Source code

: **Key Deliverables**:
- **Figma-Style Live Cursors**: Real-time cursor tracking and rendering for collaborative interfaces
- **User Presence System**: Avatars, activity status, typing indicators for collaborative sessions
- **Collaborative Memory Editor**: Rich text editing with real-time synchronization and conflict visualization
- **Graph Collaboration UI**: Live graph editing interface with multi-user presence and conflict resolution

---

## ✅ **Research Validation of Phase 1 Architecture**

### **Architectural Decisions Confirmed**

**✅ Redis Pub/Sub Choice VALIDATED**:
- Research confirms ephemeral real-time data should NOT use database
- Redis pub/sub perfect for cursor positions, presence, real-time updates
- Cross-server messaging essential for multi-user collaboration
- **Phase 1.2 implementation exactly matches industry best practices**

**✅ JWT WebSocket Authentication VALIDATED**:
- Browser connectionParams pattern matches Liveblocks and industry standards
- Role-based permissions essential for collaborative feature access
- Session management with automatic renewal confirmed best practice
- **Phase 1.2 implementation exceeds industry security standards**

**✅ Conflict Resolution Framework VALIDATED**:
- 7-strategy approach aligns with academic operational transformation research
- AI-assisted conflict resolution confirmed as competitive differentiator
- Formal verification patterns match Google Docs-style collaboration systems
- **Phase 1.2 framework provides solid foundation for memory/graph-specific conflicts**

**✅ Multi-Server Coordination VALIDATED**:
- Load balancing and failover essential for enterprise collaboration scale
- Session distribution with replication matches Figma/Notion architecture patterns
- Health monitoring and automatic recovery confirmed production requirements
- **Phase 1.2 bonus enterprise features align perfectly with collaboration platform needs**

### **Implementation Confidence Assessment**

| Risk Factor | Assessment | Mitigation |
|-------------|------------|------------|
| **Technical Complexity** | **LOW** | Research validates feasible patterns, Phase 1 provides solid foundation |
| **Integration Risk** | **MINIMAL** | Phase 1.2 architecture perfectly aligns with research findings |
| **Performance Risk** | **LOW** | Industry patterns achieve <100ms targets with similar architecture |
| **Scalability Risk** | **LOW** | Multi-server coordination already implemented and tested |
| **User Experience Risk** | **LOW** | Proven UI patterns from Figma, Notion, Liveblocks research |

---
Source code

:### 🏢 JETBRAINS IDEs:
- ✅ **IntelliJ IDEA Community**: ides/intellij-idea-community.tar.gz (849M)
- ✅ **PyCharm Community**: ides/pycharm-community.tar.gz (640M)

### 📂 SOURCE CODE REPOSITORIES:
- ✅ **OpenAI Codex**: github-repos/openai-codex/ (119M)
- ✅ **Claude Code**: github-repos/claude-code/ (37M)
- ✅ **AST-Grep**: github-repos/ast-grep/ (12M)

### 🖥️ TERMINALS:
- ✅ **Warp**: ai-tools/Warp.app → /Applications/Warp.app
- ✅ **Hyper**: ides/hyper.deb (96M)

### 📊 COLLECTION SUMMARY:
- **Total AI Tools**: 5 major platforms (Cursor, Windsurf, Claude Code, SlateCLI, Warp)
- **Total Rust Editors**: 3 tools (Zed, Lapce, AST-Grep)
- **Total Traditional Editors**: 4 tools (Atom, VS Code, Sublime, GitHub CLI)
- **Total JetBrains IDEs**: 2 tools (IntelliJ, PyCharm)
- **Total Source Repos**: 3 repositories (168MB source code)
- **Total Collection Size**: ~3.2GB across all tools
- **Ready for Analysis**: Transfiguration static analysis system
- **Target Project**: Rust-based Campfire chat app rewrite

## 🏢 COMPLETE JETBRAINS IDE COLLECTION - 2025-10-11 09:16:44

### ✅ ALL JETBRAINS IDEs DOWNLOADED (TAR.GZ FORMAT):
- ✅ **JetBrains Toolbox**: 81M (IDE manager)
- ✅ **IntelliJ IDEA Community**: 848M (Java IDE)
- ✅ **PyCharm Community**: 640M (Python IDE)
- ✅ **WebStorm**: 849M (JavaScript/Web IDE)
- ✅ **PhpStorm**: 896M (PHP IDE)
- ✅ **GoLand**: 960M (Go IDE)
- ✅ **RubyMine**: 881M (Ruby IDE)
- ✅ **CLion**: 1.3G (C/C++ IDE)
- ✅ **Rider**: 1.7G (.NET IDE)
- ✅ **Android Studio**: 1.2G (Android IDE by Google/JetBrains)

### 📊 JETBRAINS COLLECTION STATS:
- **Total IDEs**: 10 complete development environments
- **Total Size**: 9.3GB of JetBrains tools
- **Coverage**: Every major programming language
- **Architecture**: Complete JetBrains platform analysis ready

WHAT YOU NEED TO DO: Quote all of the material above word for word, keeping every line unchanged.

SOLVED EXERCISE:
Source code

: **Key Deliverables**:
- **Figma-Style Live Cursors**: Real-time cursor tracking and rendering for collaborative interfaces
- **User Presence System**: Avatars, activity status, typing indicators for collaborative sessions
- **Collaborative Memory Editor**: Rich text editing with real-time synchronization and conflict visualization
- **Graph Collaboration UI**: Live graph editing interface with multi-user presence and conflict resolution

---

## ✅ **Research Validation of Phase 1 Architecture**

### **Architectural Decisions Confirmed**

**✅ Redis Pub/Sub Choice VALIDATED**:
- Research confirms ephemeral real-time data should NOT use database
- Redis pub/sub perfect for cursor positions, presence, real-time updates
- Cross-server messaging essential for multi-user collaboration
- **Phase 1.2 implementation exactly matches industry best practices**

**✅ JWT WebSocket Authentication VALIDATED**:
- Browser connectionParams pattern matches Liveblocks and industry standards
- Role-based permissions essential for collaborative feature access
- Session management with automatic renewal confirmed best practice
- **Phase 1.2 implementation exceeds industry security standards**

**✅ Conflict Resolution Framework VALIDATED**:
- 7-strategy approach aligns with academic operational transformation research
- AI-assisted conflict resolution confirmed as competitive differentiator
- Formal verification patterns match Google Docs-style collaboration systems
- **Phase 1.2 framework provides solid foundation for memory/graph-specific conflicts**

**✅ Multi-Server Coordination VALIDATED**:
- Load balancing and failover essential for enterprise collaboration scale
- Session distribution with replication matches Figma/Notion architecture patterns
- Health monitoring and automatic recovery confirmed production requirements
- **Phase 1.2 bonus enterprise features align perfectly with collaboration platform needs**

### **Implementation Confidence Assessment**

| Risk Factor | Assessment | Mitigation |
|-------------|------------|------------|
| **Technical Complexity** | **LOW** | Research validates feasible patterns, Phase 1 provides solid foundation |
| **Integration Risk** | **MINIMAL** | Phase 1.2 architecture perfectly aligns with research findings |
| **Performance Risk** | **LOW** | Industry patterns achieve <100ms targets with similar architecture |
| **Scalability Risk** | **LOW** | Multi-server coordination already implemented and tested |
| **User Experience Risk** | **LOW** | Proven UI patterns from Figma, Notion, Liveblocks research |

---
Source code

:### 🏢 JETBRAINS IDEs:
- ✅ **IntelliJ IDEA Community**: ides/intellij-idea-community.tar.gz (849M)
- ✅ **PyCharm Community**: ides/pycharm-community.tar.gz (640M)

### 📂 SOURCE CODE REPOSITORIES:
- ✅ **OpenAI Codex**: github-repos/openai-codex/ (119M)
- ✅ **Claude Code**: github-repos/claude-code/ (37M)
- ✅ **AST-Grep**: github-repos/ast-grep/ (12M)

### 🖥️ TERMINALS:
- ✅ **Warp**: ai-tools/Warp.app → /Applications/Warp.app
- ✅ **Hyper**: ides/hyper.deb (96M)

### 📊 COLLECTION SUMMARY:
- **Total AI Tools**: 5 major platforms (Cursor, Windsurf, Claude Code, SlateCLI, Warp)
- **Total Rust Editors**: 3 tools (Zed, Lapce, AST-Grep)
- **Total Traditional Editors**: 4 tools (Atom, VS Code, Sublime, GitHub CLI)
- **Total JetBrains IDEs**: 2 tools (IntelliJ, PyCharm)
- **Total Source Repos**: 3 repositories (168MB source code)
- **Total Collection Size**: ~3.2GB across all tools
- **Ready for Analysis**: Transfiguration static analysis system
- **Target Project**: Rust-based Campfire chat app rewrite

## 🏢 COMPLETE JETBRAINS IDE COLLECTION - 2025-10-11 09:16:44

### ✅ ALL JETBRAINS IDEs DOWNLOADED (TAR.GZ FORMAT):
- ✅ **JetBrains Toolbox**: 81M (IDE manager)
- ✅ **IntelliJ IDEA Community**: 848M (Java IDE)
- ✅ **PyCharm Community**: 640M (Python IDE)
- ✅ **WebStorm**: 849M (JavaScript/Web IDE)
- ✅ **PhpStorm**: 896M (PHP IDE)
- ✅ **GoLand**: 960M (Go IDE)
- ✅ **RubyMine**: 881M (Ruby IDE)
- ✅ **CLion**: 1.3G (C/C++ IDE)
- ✅ **Rider**: 1.7G (.NET IDE)
- ✅ **Android Studio**: 1.2G (Android IDE by Google/JetBrains)

### 📊 JETBRAINS COLLECTION STATS:
- **Total IDEs**: 10 complete development environments
- **Total Size**: 9.3GB of JetBrains tools
- **Coverage**: Every major programming language
- **Architecture**: Complete JetBrains platform analysis ready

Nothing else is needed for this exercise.